Abdoul and I could not believe that I would go to Fnideq, the same city from which he came and the same area where our fellow Xaverians have been located for four years. Fnideq has 77,000 inhabitants and the two Xaverians are the only Christians in a country where 99% of the people are Muslim.
A few weeks after meeting with Abdoul, Anna managed to get her mother’s number, contact her lawyer.
And that’s how we met.
It happened during the month of Ramadan, a sacred time for Muslims when they fast, pray, and give alms. In this period, the rhythm of life changes completely. People fast from dawn to dusk and all life flows more slowly giving more space to prayer and the study of the Koran.
Fatima, Abdoul’s mother, invited me to an Iftar, the breaking of the fast that Muslims do every day of Ramadan after sunset.
Together with Rolando Ruiz, one of the Xaverians living in Fnideq, and Gabriel Arroyo with whom we work in the MissioNET group, we headed to meet this woman.
My heart was full of trepidation.
I couldn’t believe this was really going to happen.
It was one of the best and strongest encounters I’ve ever had.
Fatima wore a hijab, the traditional veil that Muslim women use to cover their heads. We were at the restaurant where he worked.
There were no hugs or kisses on the cheeks, as is the custom of the place. But Fatima received us with a beautiful smile.
She made her way to a table reserved for us. On top of the table, to each seat, there were some dates, a boiled egg and a glass of milk, all typical elements of the break of the fast during the month of Ramadan.
We sat down and there was a moment of introductions.
Rolando translated our conversation from Darija into Spanish and sometimes even one of the waiters would come up to help us understand each other.
After the first moment of getting acquainted, Fatima asked me, “Abdoul how is he? Do you know when he’s getting out of prison?”
I told her about the fact that we meet once a week, that Abdoul is well and that he seems to me a guy full of energy and with a joyful character that does not fall easily.
“He is my son!” she exclaimed, confirming the description I gave of her son.
I will never forget the joy in the eyes of Fatima.
It was the joy of a mother receiving news from her son who had left home when he was only 16. Abdoul swam across the gulf between Fnideq and Ceuta, a part of Morocco that is administratively part of Spain. After being detained in juvenile centres for migrants, he moved to Spain working as a barber. He entered Italy and was offered an easy job.
“I made a mistake,” Abdoul tells me every time I visit. “I know I shouldn’t have ended up here. Real life is out there, and I can’t wait to get out”.
We spent two hours together in Fatima.
The call to prayer that came from the mosque accompanied our conversation, which seemed imbued with the presence of God who we met on that table as a bridge between two worlds so distant.
Two hours was enough to make me realize how small the world is.

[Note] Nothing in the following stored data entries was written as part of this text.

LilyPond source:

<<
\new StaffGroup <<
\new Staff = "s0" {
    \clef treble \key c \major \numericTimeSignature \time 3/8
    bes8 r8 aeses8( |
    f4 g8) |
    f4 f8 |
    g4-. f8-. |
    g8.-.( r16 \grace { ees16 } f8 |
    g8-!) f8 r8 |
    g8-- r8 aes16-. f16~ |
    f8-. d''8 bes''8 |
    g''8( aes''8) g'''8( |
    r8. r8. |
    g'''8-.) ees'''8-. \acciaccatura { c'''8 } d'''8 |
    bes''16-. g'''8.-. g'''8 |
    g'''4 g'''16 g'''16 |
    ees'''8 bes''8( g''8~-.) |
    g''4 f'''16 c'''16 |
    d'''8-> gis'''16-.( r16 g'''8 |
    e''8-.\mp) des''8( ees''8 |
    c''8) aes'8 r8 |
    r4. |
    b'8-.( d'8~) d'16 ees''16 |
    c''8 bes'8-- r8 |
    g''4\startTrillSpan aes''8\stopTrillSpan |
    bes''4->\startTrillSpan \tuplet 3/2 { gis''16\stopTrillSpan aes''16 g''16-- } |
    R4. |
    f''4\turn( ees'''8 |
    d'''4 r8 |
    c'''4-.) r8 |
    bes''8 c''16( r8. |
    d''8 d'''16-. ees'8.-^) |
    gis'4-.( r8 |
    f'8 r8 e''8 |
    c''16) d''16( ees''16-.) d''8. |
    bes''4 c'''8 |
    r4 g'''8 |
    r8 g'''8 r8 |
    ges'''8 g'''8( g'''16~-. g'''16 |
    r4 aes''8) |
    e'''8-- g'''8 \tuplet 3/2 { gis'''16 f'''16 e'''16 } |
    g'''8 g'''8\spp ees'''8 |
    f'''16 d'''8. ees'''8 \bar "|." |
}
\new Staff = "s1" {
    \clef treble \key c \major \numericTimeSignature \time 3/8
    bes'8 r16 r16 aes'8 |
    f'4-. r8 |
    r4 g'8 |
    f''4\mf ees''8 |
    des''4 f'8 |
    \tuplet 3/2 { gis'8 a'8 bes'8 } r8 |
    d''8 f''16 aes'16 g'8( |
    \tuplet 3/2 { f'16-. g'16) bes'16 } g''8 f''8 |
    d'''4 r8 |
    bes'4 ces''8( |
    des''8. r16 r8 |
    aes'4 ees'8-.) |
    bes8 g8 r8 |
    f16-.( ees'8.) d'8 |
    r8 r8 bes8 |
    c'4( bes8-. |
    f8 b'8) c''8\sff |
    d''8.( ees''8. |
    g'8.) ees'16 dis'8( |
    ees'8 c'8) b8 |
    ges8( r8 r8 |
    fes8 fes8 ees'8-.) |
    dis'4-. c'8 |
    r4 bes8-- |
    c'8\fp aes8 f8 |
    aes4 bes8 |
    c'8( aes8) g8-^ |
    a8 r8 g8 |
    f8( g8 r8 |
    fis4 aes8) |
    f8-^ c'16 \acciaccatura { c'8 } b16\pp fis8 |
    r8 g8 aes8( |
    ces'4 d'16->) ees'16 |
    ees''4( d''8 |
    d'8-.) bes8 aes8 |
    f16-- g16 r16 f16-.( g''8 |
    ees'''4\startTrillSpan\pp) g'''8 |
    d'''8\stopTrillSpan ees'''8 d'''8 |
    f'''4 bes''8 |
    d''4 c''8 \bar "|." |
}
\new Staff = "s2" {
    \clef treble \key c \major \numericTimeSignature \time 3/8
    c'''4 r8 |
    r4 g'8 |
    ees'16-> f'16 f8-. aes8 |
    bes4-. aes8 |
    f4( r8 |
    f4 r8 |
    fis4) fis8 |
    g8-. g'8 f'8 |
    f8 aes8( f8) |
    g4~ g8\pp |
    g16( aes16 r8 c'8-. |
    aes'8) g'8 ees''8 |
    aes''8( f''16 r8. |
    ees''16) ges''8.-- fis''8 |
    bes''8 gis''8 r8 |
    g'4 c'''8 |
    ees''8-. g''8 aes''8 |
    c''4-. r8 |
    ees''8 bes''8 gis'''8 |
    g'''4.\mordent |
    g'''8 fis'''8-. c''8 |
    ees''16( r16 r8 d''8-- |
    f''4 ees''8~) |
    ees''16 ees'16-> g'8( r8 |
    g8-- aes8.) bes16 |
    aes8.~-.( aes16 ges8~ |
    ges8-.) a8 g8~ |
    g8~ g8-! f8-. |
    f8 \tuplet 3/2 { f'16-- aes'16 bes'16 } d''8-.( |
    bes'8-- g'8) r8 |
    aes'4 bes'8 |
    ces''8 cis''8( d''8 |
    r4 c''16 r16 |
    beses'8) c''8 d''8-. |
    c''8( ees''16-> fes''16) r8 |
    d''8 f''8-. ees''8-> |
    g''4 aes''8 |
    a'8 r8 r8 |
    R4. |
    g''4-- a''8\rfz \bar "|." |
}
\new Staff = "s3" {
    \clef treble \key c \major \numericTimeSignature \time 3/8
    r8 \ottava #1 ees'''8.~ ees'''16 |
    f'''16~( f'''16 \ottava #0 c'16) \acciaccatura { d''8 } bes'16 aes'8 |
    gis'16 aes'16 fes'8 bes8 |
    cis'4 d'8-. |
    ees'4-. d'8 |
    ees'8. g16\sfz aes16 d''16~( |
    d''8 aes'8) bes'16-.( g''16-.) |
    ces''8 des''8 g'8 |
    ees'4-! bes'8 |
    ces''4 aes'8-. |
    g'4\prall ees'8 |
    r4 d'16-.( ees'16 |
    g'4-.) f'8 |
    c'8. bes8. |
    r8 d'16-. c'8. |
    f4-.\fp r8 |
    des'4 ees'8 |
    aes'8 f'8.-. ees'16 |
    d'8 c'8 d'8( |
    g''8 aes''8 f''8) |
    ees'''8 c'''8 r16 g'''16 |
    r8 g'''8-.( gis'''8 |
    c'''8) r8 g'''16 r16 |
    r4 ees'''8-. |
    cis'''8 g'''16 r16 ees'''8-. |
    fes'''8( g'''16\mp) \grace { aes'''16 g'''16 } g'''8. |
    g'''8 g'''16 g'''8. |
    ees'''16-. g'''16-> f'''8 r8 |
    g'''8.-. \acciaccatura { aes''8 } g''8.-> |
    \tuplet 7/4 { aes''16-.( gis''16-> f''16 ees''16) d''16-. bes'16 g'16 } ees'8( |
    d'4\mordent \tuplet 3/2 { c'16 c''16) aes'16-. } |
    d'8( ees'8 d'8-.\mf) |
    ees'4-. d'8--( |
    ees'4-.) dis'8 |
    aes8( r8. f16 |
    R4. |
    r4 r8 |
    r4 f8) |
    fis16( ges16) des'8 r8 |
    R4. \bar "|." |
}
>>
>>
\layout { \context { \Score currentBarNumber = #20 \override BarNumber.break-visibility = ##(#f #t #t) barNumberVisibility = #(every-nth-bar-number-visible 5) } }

And how our founder’s dream of “Making the world one family” is already a reality. We must only open our eyes to realize this and to seize all the opportunities to grow in communion and in human fraternity.
We set out to accompany Fatima home.
She felt so close to us that she accepted.
Fatima broke so many taboos for a Muslim woman that evening: she took the initiative in inviting a man to dinner, decided to dine with three men in a public place, and agreed to be accompanied home by three strangers.
All things a Muslim woman would never have chosen to do unless these men had allowed her, even for a moment, to meet her son again.
Dropping Fatima off at her place, I hugged her.
I forgot for a moment the taboos and customs of the Muslim world. That wasn’t the time to ask too many questions. It was time to make a mother feel the presence of a child that she missed so much.
Rolando had told me and Gabriel that one of the main purposes of the Xaverian presence in Morocco is to be a bridge between the Christian and Muslim world.
“You were this bridge,” Rolando told us, “I witnessed that tonight, meeting this woman.”